- **HOW TO COMPLETE THIS TASK**: A verbatim reproduction of all the entries is needed.

- **Dataset entries**:
================================

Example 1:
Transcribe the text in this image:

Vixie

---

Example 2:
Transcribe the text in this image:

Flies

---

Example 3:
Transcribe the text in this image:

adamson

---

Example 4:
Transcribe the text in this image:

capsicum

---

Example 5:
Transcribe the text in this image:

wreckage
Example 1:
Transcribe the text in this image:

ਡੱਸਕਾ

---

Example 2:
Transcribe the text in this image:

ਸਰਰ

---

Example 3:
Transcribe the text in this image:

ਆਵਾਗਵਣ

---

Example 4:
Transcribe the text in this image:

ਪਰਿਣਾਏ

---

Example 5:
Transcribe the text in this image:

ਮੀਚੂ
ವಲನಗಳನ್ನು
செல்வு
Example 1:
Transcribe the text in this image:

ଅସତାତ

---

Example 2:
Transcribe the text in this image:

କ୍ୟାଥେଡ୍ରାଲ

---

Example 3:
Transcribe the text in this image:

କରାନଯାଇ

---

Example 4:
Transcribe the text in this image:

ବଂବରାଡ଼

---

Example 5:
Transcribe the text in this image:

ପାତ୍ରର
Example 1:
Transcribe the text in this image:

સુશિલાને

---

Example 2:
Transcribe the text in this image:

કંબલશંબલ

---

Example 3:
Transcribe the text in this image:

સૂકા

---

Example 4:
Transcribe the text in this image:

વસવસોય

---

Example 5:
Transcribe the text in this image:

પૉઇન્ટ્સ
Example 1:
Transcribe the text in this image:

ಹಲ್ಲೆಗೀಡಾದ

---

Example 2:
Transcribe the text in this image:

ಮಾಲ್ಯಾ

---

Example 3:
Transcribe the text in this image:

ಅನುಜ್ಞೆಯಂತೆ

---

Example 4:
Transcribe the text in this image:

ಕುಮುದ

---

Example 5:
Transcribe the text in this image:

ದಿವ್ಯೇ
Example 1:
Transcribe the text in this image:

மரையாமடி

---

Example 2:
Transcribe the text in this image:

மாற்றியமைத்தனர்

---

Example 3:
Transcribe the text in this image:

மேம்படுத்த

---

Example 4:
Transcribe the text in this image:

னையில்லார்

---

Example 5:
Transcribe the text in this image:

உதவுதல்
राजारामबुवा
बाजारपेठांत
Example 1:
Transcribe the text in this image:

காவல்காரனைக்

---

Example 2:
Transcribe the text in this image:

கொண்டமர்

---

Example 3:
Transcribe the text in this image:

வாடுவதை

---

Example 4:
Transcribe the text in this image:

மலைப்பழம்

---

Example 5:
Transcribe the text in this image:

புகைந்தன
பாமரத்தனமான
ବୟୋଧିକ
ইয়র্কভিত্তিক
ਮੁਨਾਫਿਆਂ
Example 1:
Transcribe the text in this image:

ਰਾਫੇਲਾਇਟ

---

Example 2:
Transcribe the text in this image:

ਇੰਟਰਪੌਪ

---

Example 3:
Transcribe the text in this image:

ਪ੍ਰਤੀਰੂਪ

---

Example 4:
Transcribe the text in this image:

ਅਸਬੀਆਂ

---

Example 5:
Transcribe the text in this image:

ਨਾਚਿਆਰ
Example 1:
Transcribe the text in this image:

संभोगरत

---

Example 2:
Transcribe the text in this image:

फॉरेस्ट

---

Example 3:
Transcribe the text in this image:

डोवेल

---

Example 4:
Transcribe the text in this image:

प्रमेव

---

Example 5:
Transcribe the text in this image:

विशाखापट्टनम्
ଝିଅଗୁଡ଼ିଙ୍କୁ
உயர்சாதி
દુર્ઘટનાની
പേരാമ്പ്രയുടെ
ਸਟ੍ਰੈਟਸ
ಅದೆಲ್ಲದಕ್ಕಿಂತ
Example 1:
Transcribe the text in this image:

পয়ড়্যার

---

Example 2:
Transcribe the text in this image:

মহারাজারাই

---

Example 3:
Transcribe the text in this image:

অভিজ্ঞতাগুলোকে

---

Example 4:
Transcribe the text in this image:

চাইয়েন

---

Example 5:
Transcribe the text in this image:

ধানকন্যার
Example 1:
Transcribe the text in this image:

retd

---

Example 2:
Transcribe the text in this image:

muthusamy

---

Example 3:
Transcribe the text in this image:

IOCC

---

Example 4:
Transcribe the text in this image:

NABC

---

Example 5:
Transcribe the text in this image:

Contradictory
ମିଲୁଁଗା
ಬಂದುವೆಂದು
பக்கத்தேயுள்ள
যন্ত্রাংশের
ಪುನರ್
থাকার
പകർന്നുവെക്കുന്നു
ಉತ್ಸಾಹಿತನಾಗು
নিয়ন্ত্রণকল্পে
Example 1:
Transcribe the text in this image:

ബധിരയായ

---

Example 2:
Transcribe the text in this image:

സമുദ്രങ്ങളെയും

================================

- **ANSWER BOX**:
Example 1:
Transcribe the text in this image:

Vixie

---

Example 2:
Transcribe the text in this image:

Flies

---

Example 3:
Transcribe the text in this image:

adamson

---

Example 4:
Transcribe the text in this image:

capsicum

---

Example 5:
Transcribe the text in this image:

wreckage
Example 1:
Transcribe the text in this image:

ਡੱਸਕਾ

---

Example 2:
Transcribe the text in this image:

ਸਰਰ

---

Example 3:
Transcribe the text in this image:

ਆਵਾਗਵਣ

---

Example 4:
Transcribe the text in this image:

ਪਰਿਣਾਏ

---

Example 5:
Transcribe the text in this image:

ਮੀਚੂ
ವಲನಗಳನ್ನು
செல்வு
Example 1:
Transcribe the text in this image:

ଅସତାତ

---

Example 2:
Transcribe the text in this image:

କ୍ୟାଥେଡ୍ରାଲ

---

Example 3:
Transcribe the text in this image:

କରାନଯାଇ

---

Example 4:
Transcribe the text in this image:

ବଂବରାଡ଼

---

Example 5:
Transcribe the text in this image:

ପାତ୍ରର
Example 1:
Transcribe the text in this image:

સુશિલાને

---

Example 2:
Transcribe the text in this image:

કંબલશંબલ

---

Example 3:
Transcribe the text in this image:

સૂકા

---

Example 4:
Transcribe the text in this image:

વસવસોય

---

Example 5:
Transcribe the text in this image:

પૉઇન્ટ્સ
Example 1:
Transcribe the text in this image:

ಹಲ್ಲೆಗೀಡಾದ

---

Example 2:
Transcribe the text in this image:

ಮಾಲ್ಯಾ

---

Example 3:
Transcribe the text in this image:

ಅನುಜ್ಞೆಯಂತೆ

---

Example 4:
Transcribe the text in this image:

ಕುಮುದ

---

Example 5:
Transcribe the text in this image:

ದಿವ್ಯೇ
Example 1:
Transcribe the text in this image:

மரையாமடி

---

Example 2:
Transcribe the text in this image:

மாற்றியமைத்தனர்

---

Example 3:
Transcribe the text in this image:

மேம்படுத்த

---

Example 4:
Transcribe the text in this image:

னையில்லார்

---

Example 5:
Transcribe the text in this image:

உதவுதல்
राजारामबुवा
बाजारपेठांत
Example 1:
Transcribe the text in this image:

காவல்காரனைக்

---

Example 2:
Transcribe the text in this image:

கொண்டமர்

---

Example 3:
Transcribe the text in this image:

வாடுவதை

---

Example 4:
Transcribe the text in this image:

மலைப்பழம்

---

Example 5:
Transcribe the text in this image:

புகைந்தன
பாமரத்தனமான
ବୟୋଧିକ
ইয়র্কভিত্তিক
ਮੁਨਾਫਿਆਂ
Example 1:
Transcribe the text in this image:

ਰਾਫੇਲਾਇਟ

---

Example 2:
Transcribe the text in this image:

ਇੰਟਰਪੌਪ

---

Example 3:
Transcribe the text in this image:

ਪ੍ਰਤੀਰੂਪ

---

Example 4:
Transcribe the text in this image:

ਅਸਬੀਆਂ

---

Example 5:
Transcribe the text in this image:

ਨਾਚਿਆਰ
Example 1:
Transcribe the text in this image:

संभोगरत

---

Example 2:
Transcribe the text in this image:

फॉरेस्ट

---

Example 3:
Transcribe the text in this image:

डोवेल

---

Example 4:
Transcribe the text in this image:

प्रमेव

---

Example 5:
Transcribe the text in this image:

विशाखापट्टनम्
ଝିଅଗୁଡ଼ିଙ୍କୁ
உயர்சாதி
દુર્ઘટનાની
പേരാമ്പ്രയുടെ
ਸਟ੍ਰੈਟਸ
ಅದೆಲ್ಲದಕ್ಕಿಂತ
Example 1:
Transcribe the text in this image:

পয়ড়্যার

---

Example 2:
Transcribe the text in this image:

মহারাজারাই

---

Example 3:
Transcribe the text in this image:

অভিজ্ঞতাগুলোকে

---

Example 4:
Transcribe the text in this image:

চাইয়েন

---

Example 5:
Transcribe the text in this image:

ধানকন্যার
Example 1:
Transcribe the text in this image:

retd

---

Example 2:
Transcribe the text in this image:

muthusamy

---

Example 3:
Transcribe the text in this image:

IOCC

---

Example 4:
Transcribe the text in this image:

NABC

---

Example 5:
Transcribe the text in this image:

Contradictory
ମିଲୁଁଗା
ಬಂದುವೆಂದು
பக்கத்தேயுள்ள
যন্ত্রাংশের
ಪುನರ್
থাকার
പകർന്നുവെക്കുന്നു
ಉತ್ಸಾಹಿತನಾಗು
নিয়ন্ত্রণকল্পে
Example 1:
Transcribe the text in this image:

ബധിരയായ

---

Example 2:
Transcribe the text in this image:

സമുദ്രങ്ങളെയും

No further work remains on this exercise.